Regarding the first problem: are you looking at NCP maps for non-Markovian processes given you mention C*-algebra? Or is it more of a continuous weak monitoring of a stochastic system that results in dynamics with memory effects?

I'd be very curious to know how any LLMs fare. I completely understand if you don't want to continue the discussion because of anonymity reasons.

hodgehog11 · 2026-04-24T15:46:27 1777045587

More of the latter. It's a pet project of mine, and all of the LLMs tend to utterly fail at getting anywhere with it, at least in chats. In an agentic setup, it can chip away at some aspects, but it needs serious guidance on relevant language, notation, and concepts. To me, it demonstrates that the LLMs are not particularly good at crossing literatures, but then again, humans rarely seem to be good at that either...

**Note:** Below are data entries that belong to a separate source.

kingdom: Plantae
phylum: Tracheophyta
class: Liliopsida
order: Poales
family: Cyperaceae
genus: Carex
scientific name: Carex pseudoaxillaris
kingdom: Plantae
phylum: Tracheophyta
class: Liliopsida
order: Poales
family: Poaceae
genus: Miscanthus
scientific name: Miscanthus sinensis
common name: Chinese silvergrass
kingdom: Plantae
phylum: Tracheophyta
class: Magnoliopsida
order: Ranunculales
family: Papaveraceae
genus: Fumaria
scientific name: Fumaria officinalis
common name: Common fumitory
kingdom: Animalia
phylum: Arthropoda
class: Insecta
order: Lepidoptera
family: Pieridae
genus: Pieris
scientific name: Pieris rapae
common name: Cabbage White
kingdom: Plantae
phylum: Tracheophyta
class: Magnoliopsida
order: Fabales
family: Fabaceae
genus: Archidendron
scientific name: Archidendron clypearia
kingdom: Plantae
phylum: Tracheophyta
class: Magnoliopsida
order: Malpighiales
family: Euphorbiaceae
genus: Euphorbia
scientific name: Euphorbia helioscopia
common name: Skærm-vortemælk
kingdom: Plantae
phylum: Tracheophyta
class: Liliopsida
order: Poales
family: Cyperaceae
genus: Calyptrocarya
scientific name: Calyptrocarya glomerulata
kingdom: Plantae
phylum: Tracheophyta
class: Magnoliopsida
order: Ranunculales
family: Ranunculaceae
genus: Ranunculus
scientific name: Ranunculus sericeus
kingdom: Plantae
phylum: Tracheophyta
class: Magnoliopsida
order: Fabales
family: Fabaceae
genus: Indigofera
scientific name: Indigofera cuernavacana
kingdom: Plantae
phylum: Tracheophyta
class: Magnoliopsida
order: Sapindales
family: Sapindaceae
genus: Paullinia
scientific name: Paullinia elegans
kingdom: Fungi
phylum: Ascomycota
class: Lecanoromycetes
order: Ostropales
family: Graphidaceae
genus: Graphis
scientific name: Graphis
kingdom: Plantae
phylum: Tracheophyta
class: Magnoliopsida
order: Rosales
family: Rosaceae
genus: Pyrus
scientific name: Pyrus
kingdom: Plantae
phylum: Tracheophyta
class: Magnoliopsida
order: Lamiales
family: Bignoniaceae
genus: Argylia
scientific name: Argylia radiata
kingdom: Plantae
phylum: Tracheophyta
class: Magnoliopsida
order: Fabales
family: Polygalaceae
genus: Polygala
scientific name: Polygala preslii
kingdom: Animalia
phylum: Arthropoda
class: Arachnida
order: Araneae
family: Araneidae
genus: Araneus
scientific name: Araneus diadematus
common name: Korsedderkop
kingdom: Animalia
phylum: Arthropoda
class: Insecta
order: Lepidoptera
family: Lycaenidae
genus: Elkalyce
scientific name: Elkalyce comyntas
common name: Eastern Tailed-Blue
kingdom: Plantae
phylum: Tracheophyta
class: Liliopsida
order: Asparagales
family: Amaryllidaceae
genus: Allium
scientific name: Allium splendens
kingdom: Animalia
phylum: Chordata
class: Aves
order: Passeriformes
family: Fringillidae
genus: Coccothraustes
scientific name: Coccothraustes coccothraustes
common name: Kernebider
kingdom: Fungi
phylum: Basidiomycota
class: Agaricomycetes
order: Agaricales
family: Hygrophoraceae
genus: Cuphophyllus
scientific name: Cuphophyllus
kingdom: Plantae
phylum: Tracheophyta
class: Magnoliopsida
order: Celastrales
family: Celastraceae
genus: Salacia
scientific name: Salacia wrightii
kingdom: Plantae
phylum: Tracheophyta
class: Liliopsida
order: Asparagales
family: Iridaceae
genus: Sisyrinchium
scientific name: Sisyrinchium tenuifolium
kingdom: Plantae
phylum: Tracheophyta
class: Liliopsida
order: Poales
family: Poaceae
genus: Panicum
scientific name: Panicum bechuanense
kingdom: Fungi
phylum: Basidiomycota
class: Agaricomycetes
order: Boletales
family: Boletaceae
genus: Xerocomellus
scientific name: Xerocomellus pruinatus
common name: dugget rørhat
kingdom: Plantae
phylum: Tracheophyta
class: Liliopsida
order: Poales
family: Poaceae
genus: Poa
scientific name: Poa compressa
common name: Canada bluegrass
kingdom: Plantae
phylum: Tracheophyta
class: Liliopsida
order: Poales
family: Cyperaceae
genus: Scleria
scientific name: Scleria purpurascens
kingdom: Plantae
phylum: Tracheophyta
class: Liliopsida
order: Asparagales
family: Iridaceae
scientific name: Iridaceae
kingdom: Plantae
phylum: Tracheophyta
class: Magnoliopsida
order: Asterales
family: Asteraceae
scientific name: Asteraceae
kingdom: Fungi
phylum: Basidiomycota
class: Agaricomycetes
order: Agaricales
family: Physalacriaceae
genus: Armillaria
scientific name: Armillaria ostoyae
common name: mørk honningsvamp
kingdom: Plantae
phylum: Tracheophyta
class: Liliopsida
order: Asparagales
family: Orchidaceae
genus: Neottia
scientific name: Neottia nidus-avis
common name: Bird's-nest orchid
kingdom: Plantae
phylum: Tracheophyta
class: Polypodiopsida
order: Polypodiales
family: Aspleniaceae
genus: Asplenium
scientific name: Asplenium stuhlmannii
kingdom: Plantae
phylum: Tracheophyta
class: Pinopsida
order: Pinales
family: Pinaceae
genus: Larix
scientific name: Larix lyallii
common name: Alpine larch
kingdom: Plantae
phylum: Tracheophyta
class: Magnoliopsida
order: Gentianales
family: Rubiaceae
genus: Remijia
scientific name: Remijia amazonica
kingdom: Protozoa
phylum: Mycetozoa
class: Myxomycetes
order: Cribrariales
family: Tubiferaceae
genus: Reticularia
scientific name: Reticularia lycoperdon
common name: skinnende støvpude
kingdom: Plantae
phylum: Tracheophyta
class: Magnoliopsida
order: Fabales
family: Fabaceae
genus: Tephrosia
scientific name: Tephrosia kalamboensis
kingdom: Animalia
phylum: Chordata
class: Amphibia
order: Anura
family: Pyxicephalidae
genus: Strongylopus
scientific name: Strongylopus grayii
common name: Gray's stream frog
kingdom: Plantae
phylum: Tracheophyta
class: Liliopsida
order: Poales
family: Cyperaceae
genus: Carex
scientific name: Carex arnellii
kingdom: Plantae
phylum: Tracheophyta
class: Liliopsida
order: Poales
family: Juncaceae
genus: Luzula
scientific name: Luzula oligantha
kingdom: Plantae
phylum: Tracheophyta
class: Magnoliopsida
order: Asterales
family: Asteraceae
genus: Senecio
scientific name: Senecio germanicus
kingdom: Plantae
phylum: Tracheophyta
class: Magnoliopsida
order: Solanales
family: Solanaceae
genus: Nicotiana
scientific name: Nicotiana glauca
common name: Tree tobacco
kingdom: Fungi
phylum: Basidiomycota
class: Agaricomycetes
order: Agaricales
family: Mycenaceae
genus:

pm2r · 2026-04-24T07:33:53 1777016033

It would be wonderful to have a deeper insight, but I understand that you can disclose your identity (I understand that you work in applied research field, right ? )

hodgehog11 · 2026-04-24T08:54:46 1777020886

Yes, I do mostly applied work, but I come from a background in pure probability so I sometimes dabble in the fundamental stuff when the mood strikes.

Happy to try to answer more specific questions if anyone has any, but yes, these are among my active research projects so there's only so much I can say.

pm2r · 2026-04-24T14:53:38 1777042418

Thanks a lot for your kind but detailed answer. I’m no more in the research field but you gave me good ideas to work on

fuddle · 2026-04-24T19:08:13 1777057693

Any plans to publish the benchmark results?

hodgehog11 · 2026-04-25T08:18:16 1777105096

I have plans to publish the problems, not any plans to publish how well the LLMs perform on them. The standard for publishing benchmarks is very high, and I'm really just posting vibes here. Still, I hope my experiences are useful to some people, as others experiences have been useful to me.